I don't disagree that the tools are rough, but to the person you're replying to's point, would perfect tools and languages actually solve the underlying problem?
As much as I love FPGAs, GPUs really ate their lunch in the acceleration sphere (trying to leverage the FPGA's parallelism to overcome a >20x clock speed disadvantage is REALLY hard, especially if power is a concern) and so it seems the only niche left for them is circuit emulation. Of course, circuit emulation is a sizable market (low volume designs which don't make sense as ASICs, verification, research, etc.) and so it's not exactly a death sentence.
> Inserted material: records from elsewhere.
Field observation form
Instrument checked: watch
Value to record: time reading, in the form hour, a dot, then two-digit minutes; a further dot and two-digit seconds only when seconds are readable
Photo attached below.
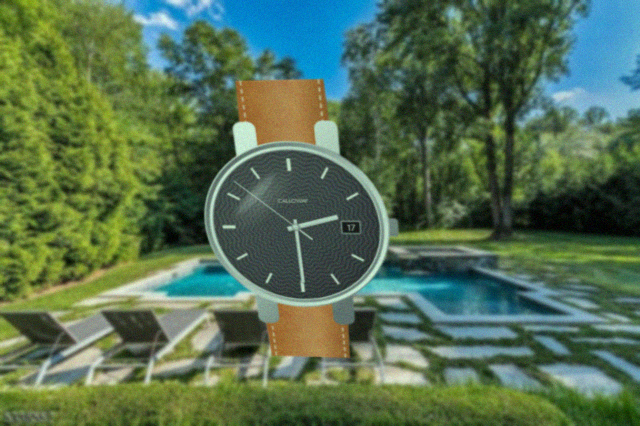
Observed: 2.29.52
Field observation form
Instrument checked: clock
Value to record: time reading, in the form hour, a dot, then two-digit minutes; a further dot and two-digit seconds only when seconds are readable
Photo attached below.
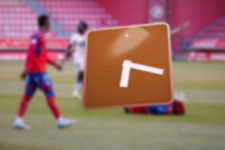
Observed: 6.18
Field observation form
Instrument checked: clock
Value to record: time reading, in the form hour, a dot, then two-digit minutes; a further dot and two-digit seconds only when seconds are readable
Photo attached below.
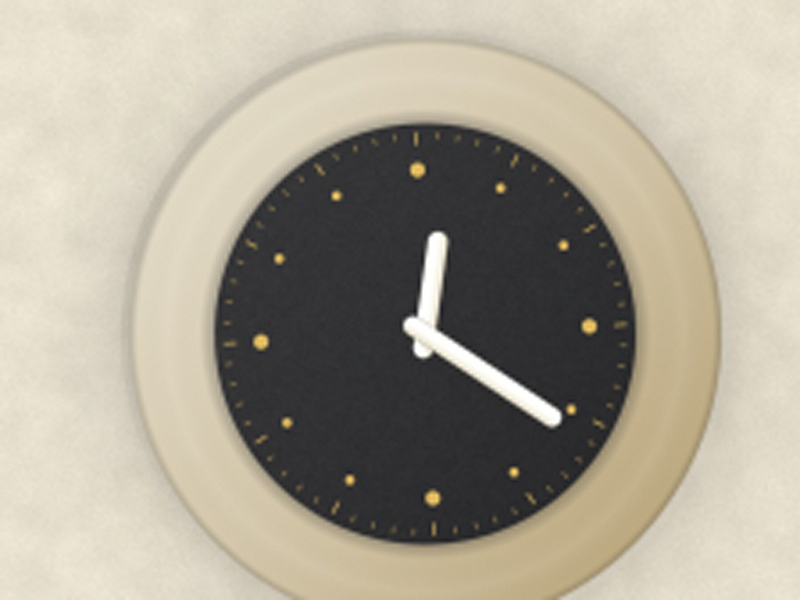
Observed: 12.21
The FPGA market has been growing in size despite GPGPU taking off. And clock speed difference is closer to 4-5x not 20x. Despite that and the lower area efficiency of FPGAs, there have been price and power competitive FPGA accelerators cards released over the last 5 years. Sure, you're not going to get an A100's performance, but you can get deterministic latency below 5us for something that the A100 would take a minimum of 50us to process. GPGPU isn't ideal for its current use case either so FPGA based designs have a lot of room to work in to get better, application specific accelerators.
As much as I love FPGAs, GPUs really ate their lunch in the acceleration sphere (trying to leverage the FPGA's parallelism to overcome a >20x clock speed disadvantage is REALLY hard, especially if power is a concern) and so it seems the only niche left for them is circuit emulation. Of course, circuit emulation is a sizable market (low volume designs which don't make sense as ASICs, verification, research, etc.) and so it's not exactly a death sentence.